Afghan President Hamid Karzai, left, and Britain's Prime Minister Gordon Brown arrive at the London Conference on Afghanistan

Despite a retooled strategy that links a U.S. troop surge to efforts to build the Afghans' capacity to govern and protect themselves, Western optimism over Afghanistan's prospects has continued to ebb. So, a key task of the Jan. 28 conference convened in London by Britain's Prime Minister Gordon Brown and co-hosted by Afghan President Hamid Karzai and U.N. Secretary-General Ban Ki-moon was to foster confidence that a positive outcome could be achieved sooner rather than later. "Today's conference represents a decisive step towards greater Afghan leadership to secure, stabilize and develop Afghanistan," declared the concluding communiqué.

The premature release of the communiqué by German officials before the daylong conference even broke for a lunch of goat's cheese and sea bass underlined how little would be decided at the conference itself. And the document's boilerplate contents revealed the limits on what had been agreed in the detailed negotiations that preceded Thursday's summit.

The document reiterates familiar aspirations for boosting the country's security, development and governance, but fixed targets are in shorter supply — and some appear to have been scaled back. For example, Germany, the third largest contributor to the NATO mission in Afghanistan, had been under pressure from its allies to boost its troop commitment, but two days before the London summit it announced an increase of only 500 extra soldiers plus a so-called "flexible reserve" force of 350 deployable at short notice — far fewer than Washington had hoped for, and with an emphasis on training Afghan forces rather than engaging in frontline fighting. "This could strain relations with Washington ... [Berlin] is now inviting the Americans to do the dirty work in Afghanistan," says Henning Riecke, an analyst at the Berlin-based German Council on Foreign Relations.

Although the conference reiterated ambitious targets for rapidly expanding the Afghan National Army and the police force, the fact that no timetable was set for the phased transfer of security control from NATO to these indigenous forces underscores a sense of caution over how quickly Afghan forces will be able to take over. Last November, Brown had suggested that five provinces would be under Afghan control by the end of 2010, and President Obama set a goal of beginning to draw down U.S. troops in July 2011. Thursday's communiqué avoids most such specifics. Britain's Secretary of State for Defense Bob Ainsworth told TIME he expects "late this year or early next to be able to transition some provinces" to Afghan control. "We're not on an exit strategy," he added. "We're going to put this country in a good place."

Mindful of the cloud of suspicion that remains over his administration following its return to power in flawed elections, Karzai in London reiterated his pledge to tackle Afghanistan's rampant corruption. At the summit, he announced the creation of an independent High Office of Oversight to investigate corrupt officials and the strengthening of other anticorruption bodies. "Fighting corruption will be the key focus of my second term of office," Karzai promised. "We are determined to put an end to the culture of impunity."

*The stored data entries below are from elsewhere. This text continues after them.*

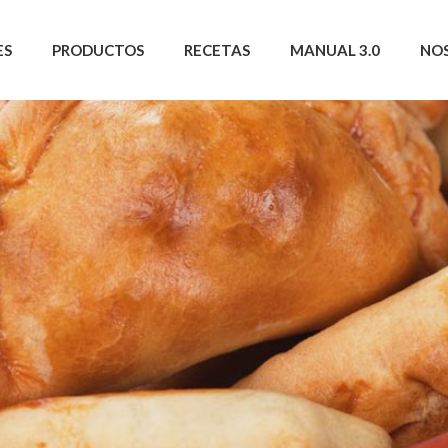
ES
PRODUCTOS
RECETAS
MANUAL 3.0
NO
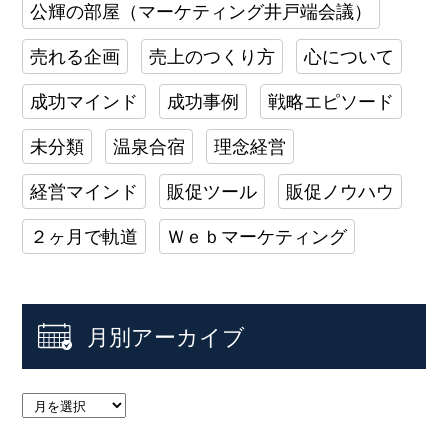
公輝の部屋（マーケティング井戸端会議）
売れる企画
売上のつくり方
心について
成功マインド
成功事例
戦略エピソード
未分類
温泉合宿
理念経営
経営マインド
販促ツール
販促ノウハウ
２ヶ月で軌道
Ｗｅｂマーケティング
月別アーカイブ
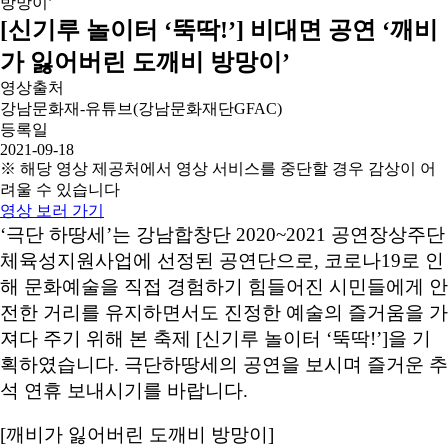
[신기루 놀이터 ‘뚝딱!’] 비대면 공연 ‘깨비
가 잃어버린 도깨비 방망이’
영상출처
강남문화재-유튜브(강남문화재단GFAC)
등록일
2021-09-18
※ 해당 영상 제공처에서 영상 서비스를 중단할 경우 감상이 어
려울 수 있습니다
영상 보러 가기
‘극단 하땅세’는 강남합창단 2020~2021 공연장상주단
체육성지원사업에 선정된 공연단으로, 코로나19로 인
해 문화예술을 직접 경험하기 힘들어진 시민들에게 안
전한 거리를 유지하면서도 진정한 예술의 즐거움을 가
져다 주기 위해 본 축제 [신기루 놀이터 ‘뚝딱!’]을 기
획하였습니다. 극단하땅세의 공연을 보시며 즐거운 추
석 연휴 보내시기를 바랍니다.
[깨비가 잃어버린 도깨비 방망이]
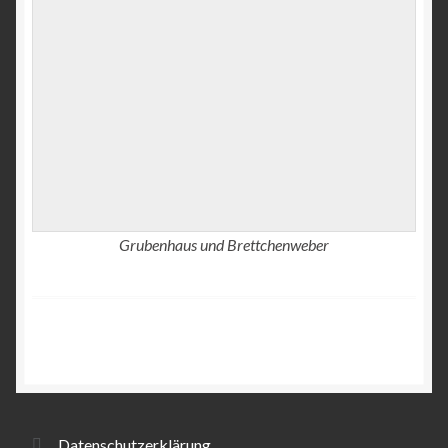
Grubenhaus und Brettchenweber
Datenschutzerklärung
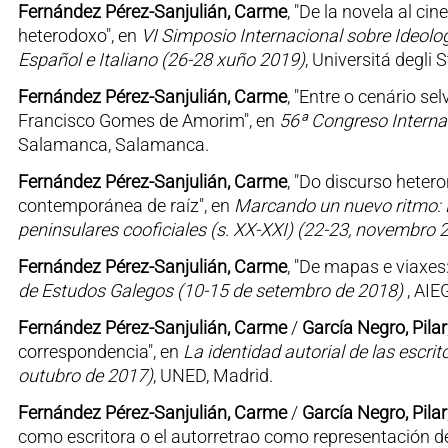
Fernández Pérez-Sanjulián, Carme
, "De la novela al ci
heterodoxo", en
VI Simposio Internacional sobre Ideologí
Español e Italiano (26-28 xuño 2019)
, Universitá degli 
Fernández Pérez-Sanjulián, Carme
, "Entre o cenário se
Francisco Gomes de Amorim", en
56ª Congreso Internac
Salamanca, Salamanca.
Fernández Pérez-Sanjulián, Carme
, "Do discurso hete
contemporánea de raíz", en
Marcando un nuevo ritmo: 
peninsulares cooficiales (s. XX-XXI) (22-23, novembro 
Fernández Pérez-Sanjulián, Carme
, "De mapas e viaxes
de Estudos Galegos (10-15 de setembro de 2018)
, AIE
Fernández Pérez-Sanjulián, Carme
/
García Negro, Pilar
correspondencia", en
La identidad autorial de las escrit
outubro de 2017)
, UNED, Madrid.
Fernández Pérez-Sanjulián, Carme
/
García Negro, Pilar
como escritora o el autorretrao como representación de 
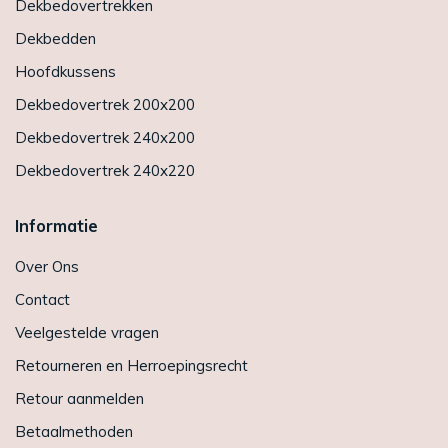
Dekbedovertrekken
Dekbedden
Hoofdkussens
Dekbedovertrek 200x200
Dekbedovertrek 240x200
Dekbedovertrek 240x220
Informatie
Over Ons
Contact
Veelgestelde vragen
Retourneren en Herroepingsrecht
Retour aanmelden
Betaalmethoden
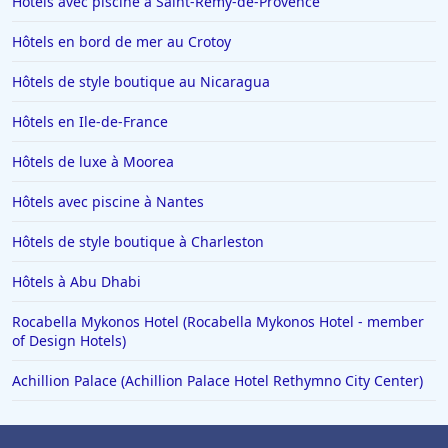
Hôtels avec piscine à Saint-Remy-de-Provence
Hôtels à Saint-Remy-de-Provence
Hôtels en bord de mer au Crotoy
Hôtels à Chambéry
Hôtels à Tignes
Hôtels de style boutique au Nicaragua
Hôtels dans le Var
Hôtels en Ile-de-France
Hôtels à Metz
Hôtels de luxe à Moorea
Hôtels à Lyon
Hôtels avec piscine à Nantes
Hôtels en Italie
Hôtels de style boutique à Charleston
Hôtels à Miami
Hôtels à Megève
Hôtels à Abu Dhabi
Hôtels en Loire Atlantique
Rocabella Mykonos Hotel (Rocabella Mykonos Hotel - member
of Design Hotels)
Hôtels à Tulum
Achillion Palace (Achillion Palace Hotel Rethymno City Center)
Hôtels à Turin
Hôtels à Villefranche-de-Lauragais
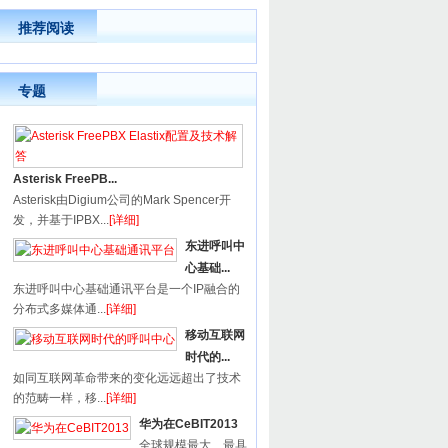
推荐阅读
专题
Asterisk FreePB...
Asterisk由Digium公司的Mark Spencer开
发，并基于IPBX...
[详细]
东进呼叫中
心基础...
东进呼叫中心基础通讯平台是一个IP融合的
分布式多媒体通...
[详细]
移动互联网
时代的...
如同互联网革命带来的变化远远超出了技术
的范畴一样，移...
[详细]
华为在CeBIT2013
全球规模最大、最具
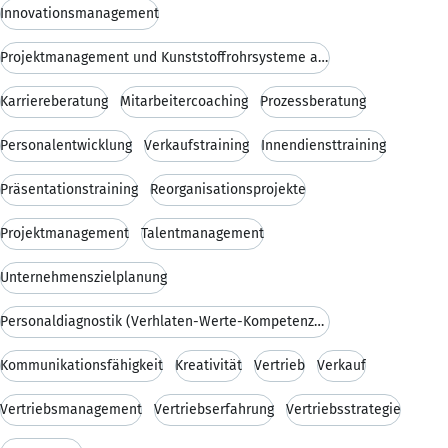
Innovationsmanagement
Projektmanagement und Kunststoffrohrsysteme an Hoc
Karriereberatung
Mitarbeitercoaching
Prozessberatung
Personalentwicklung
Verkaufstraining
Innendiensttraining
Präsentationstraining
Reorganisationsprojekte
Projektmanagement
Talentmanagement
Unternehmenszielplanung
Personaldiagnostik (Verhlaten-Werte-Kompetenzen-Fä
Kommunikationsfähigkeit
Kreativität
Vertrieb
Verkauf
Vertriebsmanagement
Vertriebserfahrung
Vertriebsstrategie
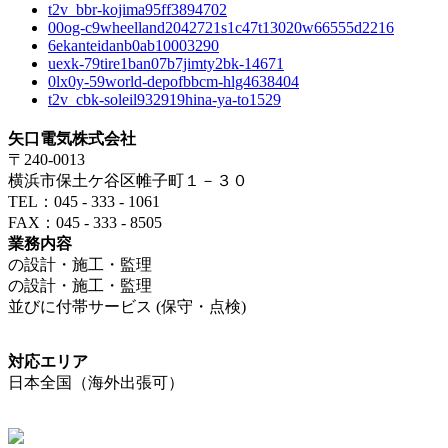
t2v_bbr-kojima95ff3894702
00og-c9wheelland2042721s1c47t13020w66555d2216
6ekanteidanb0ab10003290
uexk-79tire1ban07b7jimty2bk-14671
0lx0y-59world-depofbbcm-hlg4638404
t2v_cbk-soleil932919hina-ya-to1529
矢口電気株式会社
〒240-0013
横浜市保土ケ谷区帷子町１－３０
TEL：045 - 333 - 1061
FAX：045 - 333 - 8505
業務内容
の設計・施工・監理
の設計・施工・監理
並びに付帯サービス (保守・点検)
対応エリア
日本全国（海外出張可）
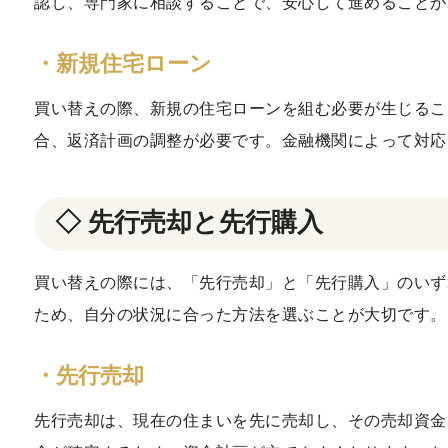
認し、専門家に相談することで、安心して進めることが
・新規住宅ローン
買い替えの際、新規の住宅ローンを組む必要が生じるこ
合、返済計画の調整が必要です。金融機関によって対応
◇ 先行売却と先行購入
買い替えの際には、「先行売却」と「先行購入」のいず
ため、自分の状況に合った方法を選ぶことが大切です。
・先行売却
先行売却は、現在の住まいを先に売却し、その売却資金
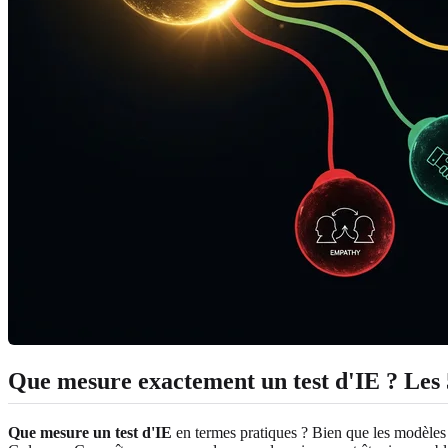
Que mesure exactement un test d'IE ? Les 
Que mesure un test d'IE
en termes pratiques ? Bien que les modèles v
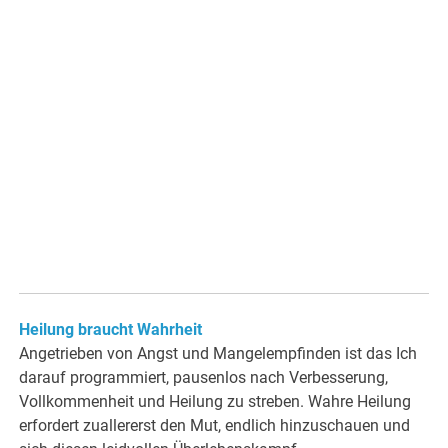
Heilung braucht Wahrheit
Angetrieben von Angst und Mangelempfinden ist das Ich
darauf programmiert, pausenlos nach Verbesserung,
Vollkommenheit und Heilung zu streben. Wahre Heilung
erfordert zuallererst den Mut, endlich hinzuschauen und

One notable absence from the London summit was that of Iran, Afghanistan's influential neighbor on its western flank. "The approach of this conference is still towards increasing military actions in Afghanistan," an Iranian official told the official Fars news agency. Tehran's decision to stay away, said British Foreign Secretary and conference chairman David Miliband, was "inexplicable."

That same adjective might seem to apply to the failure of the Afghan government to include in its delegation even one woman. When Orsana Ashraf, the founder of the nongovernmental organization Humanitarian Assistance for the Women and Children of Afghanistan, first heard about the London conference, she began to lobby officials to ask that women's views be properly represented. The response, she says: "They said this isn't ladies' business; this is about security."

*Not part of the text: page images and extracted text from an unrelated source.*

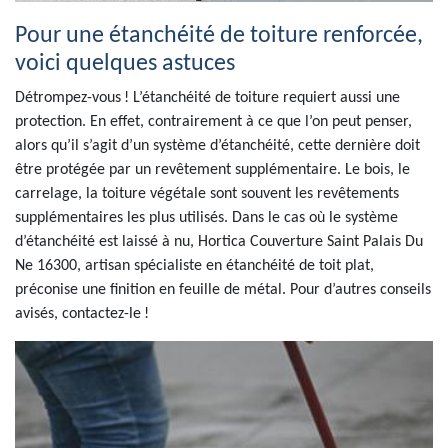
Pour une étanchéité de toiture renforcée,
voici quelques astuces
Détrompez-vous ! L’étanchéité de toiture requiert aussi une
protection. En effet, contrairement à ce que l’on peut penser,
alors qu’il s’agit d’un système d’étanchéité, cette dernière doit
être protégée par un revêtement supplémentaire. Le bois, le
carrelage, la toiture végétale sont souvent les revêtements
supplémentaires les plus utilisés. Dans le cas où le système
d’étanchéité est laissé à nu, Hortica Couverture Saint Palais Du
Ne 16300, artisan spécialiste en étanchéité de toit plat,
préconise une finition en feuille de métal. Pour d’autres conseils
avisés, contactez-le !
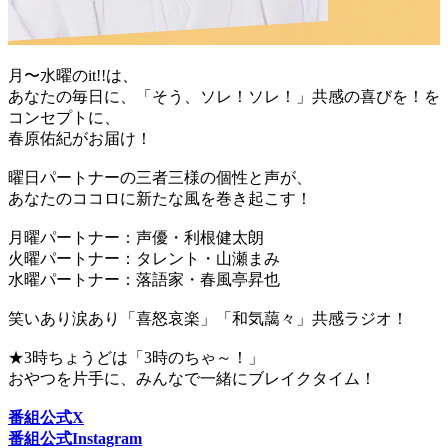
月〜水曜のit!!は、
あなたの毎日に、「そう、ソレ！ソレ！」共感の喜びを！を
コンセプトに、
春原佑紀がお届け！
曜日パートナーの三者三様の個性と声が、
あなたのココロに新たな風を巻き起こす！
月曜パートナー：声優・利根健太朗
火曜パートナー：タレント・山瀬まみ
水曜パートナー：落語家・春風亭昇也
笑いあり涙あり「喜怒哀楽」「和気藹々」共感ラジオ！
★3時ちょうどは「3時のちゃ～！」
おやつを片手に、みんなで一緒にブレイクタイム！
番組公式X
番組公式Instagram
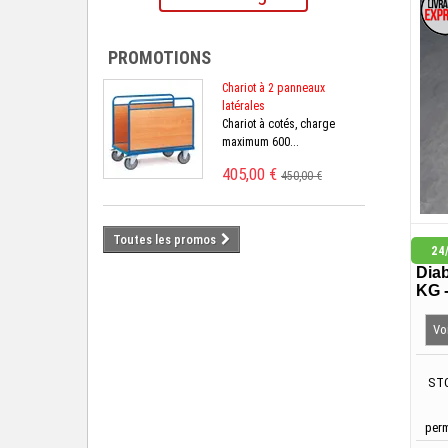
PROMOTIONS
Chariot à 2 panneaux
latérales
Chariot à cotés, charge
maximum 600...
405,00 €
450,00 €
Toutes les promos
24
Diab
KG 
Voi
STO
perm
sans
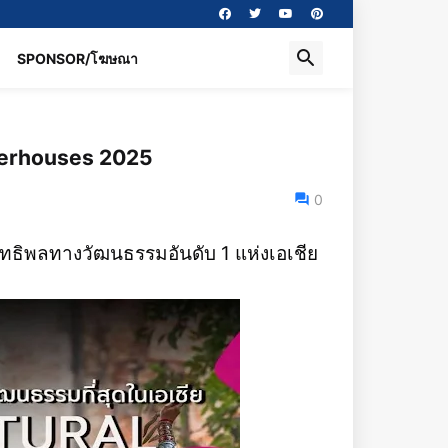
SPONSOR/โฆษณา
owerhouses 2025
0
ิทธิพลทางวัฒนธรรมอันดับ 1 แห่งเอเชีย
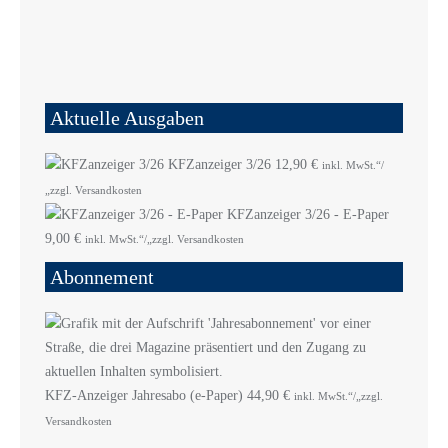
Aktuelle Ausgaben
KFZanzeiger 3/26
12,90
€
inkl. MwSt.“/
„zzgl. Versandkosten
KFZanzeiger 3/26 - E-Paper
9,00
€
inkl. MwSt.“/„zzgl. Versandkosten
Abonnement
KFZ-Anzeiger Jahresabo (e-Paper)
44,90
€
inkl. MwSt.“/„zzgl.
Versandkosten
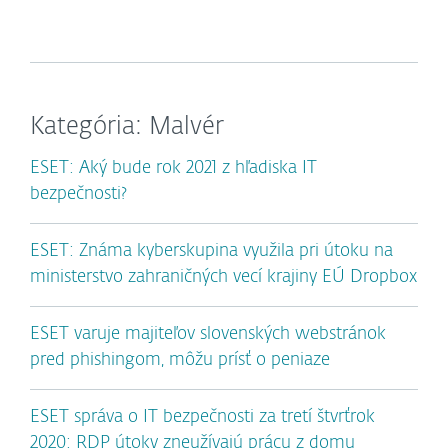
Kategória: Malvér
ESET: Aký bude rok 2021 z hľadiska IT
bezpečnosti?
ESET: Známa kyberskupina využila pri útoku na
ministerstvo zahraničných vecí krajiny EÚ Dropbox
ESET varuje majiteľov slovenských webstránok
pred phishingom, môžu prísť o peniaze
ESET správa o IT bezpečnosti za tretí štvrťrok
2020: RDP útoky zneužívajú prácu z domu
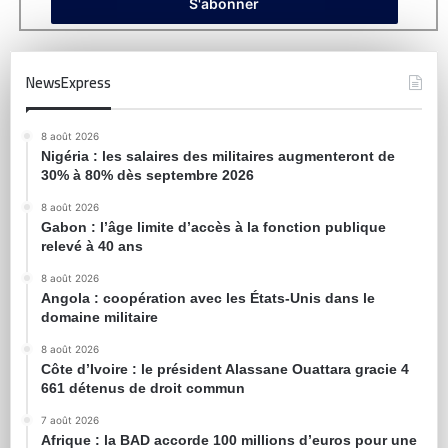
NewsExpress
8 août 2026
Nigéria : les salaires des militaires augmenteront de
30% à 80% dès septembre 2026
8 août 2026
Gabon : l’âge limite d’accès à la fonction publique
relevé à 40 ans
8 août 2026
Angola : coopération avec les États-Unis dans le
domaine militaire
8 août 2026
Côte d’Ivoire : le président Alassane Ouattara gracie 4
661 détenus de droit commun
7 août 2026
Afrique : la BAD accorde 100 millions d’euros pour une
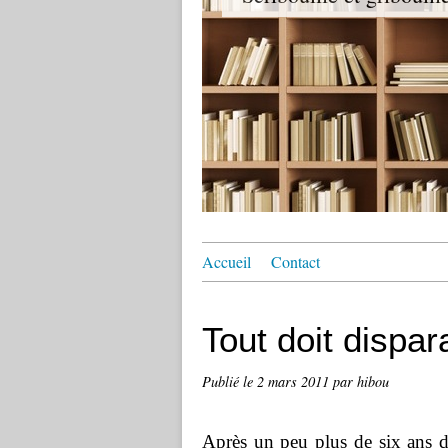
Accueil
Contact
Tout doit dispar
Publié le
2 mars 2011
par hibou
Après un peu plus de six ans d'a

The omission of women from the Afghan delegation may, however, be taken by many as a portent. The Afghan strategy now being pursued by NATO and its regional partners is predicated on the goal of achieving a political solution, and reconciliation with many of those currently fighting under the Taliban banner. The London conference roundly endorsed a reconciliation fund aimed at wooing Taliban fighters to cross sides, while Pakistan and other regional players are pressing for some form of power-sharing deal to be negotiated with the movement's leaders if they cut ties with al-Qaeda. Such talk has Afghan women fearing that their own hard-won freedoms could be in jeopardy. "As we see the Taliban coming back, what will happen to the women of Afghanistan?" asked Mary Akrami, director of the Afghan Women Skills Development Centre, in a meeting in Westminster before the summit. That's one of a number of questions that could have cracked the smooth sheen of unanimity that glossed the outcome of Thursday's meeting.

Instead, the conference created a bounce of energy, not real momentum, but enough to buoy hopes of progress, with Karzai reaching out to some of those currently outside the government camp at the tribal jirga assembly he plans to convene within weeks. He also plans to convene an international conference in Kabul in the spring, although recent Taliban attacks in the heart of the capital have raised security fears over that event.

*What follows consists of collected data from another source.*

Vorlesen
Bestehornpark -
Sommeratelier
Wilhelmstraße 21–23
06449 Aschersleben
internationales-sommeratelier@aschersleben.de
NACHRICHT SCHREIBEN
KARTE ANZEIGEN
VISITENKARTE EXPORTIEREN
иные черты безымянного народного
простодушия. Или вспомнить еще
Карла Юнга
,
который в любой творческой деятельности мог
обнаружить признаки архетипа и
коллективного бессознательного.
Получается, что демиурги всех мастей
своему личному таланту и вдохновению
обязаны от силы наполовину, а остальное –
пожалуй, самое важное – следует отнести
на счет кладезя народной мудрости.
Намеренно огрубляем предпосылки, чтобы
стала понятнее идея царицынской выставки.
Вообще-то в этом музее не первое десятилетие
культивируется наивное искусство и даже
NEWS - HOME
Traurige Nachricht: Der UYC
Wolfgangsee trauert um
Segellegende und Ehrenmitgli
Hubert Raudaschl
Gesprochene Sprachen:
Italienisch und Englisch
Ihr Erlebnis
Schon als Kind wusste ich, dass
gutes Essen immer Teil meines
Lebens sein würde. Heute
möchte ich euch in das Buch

Cautious optimism also reigned after talks on Yemen hastily organized to take place alongside the Afghanistan conference, following the failed Christmas Day attack on a jetliner in Detroit. The Yemen meeting, on Jan. 27, set out steps to counter the growing threat from al-Qaeda militants based in the failing state, and envisaged a boost in aid from the U.S. and other nations. "We cannot afford inaction," said U.S. Secretary of State Hillary Clinton at the conclusion of that meeting. But the challenge remains to turn all this talk into action.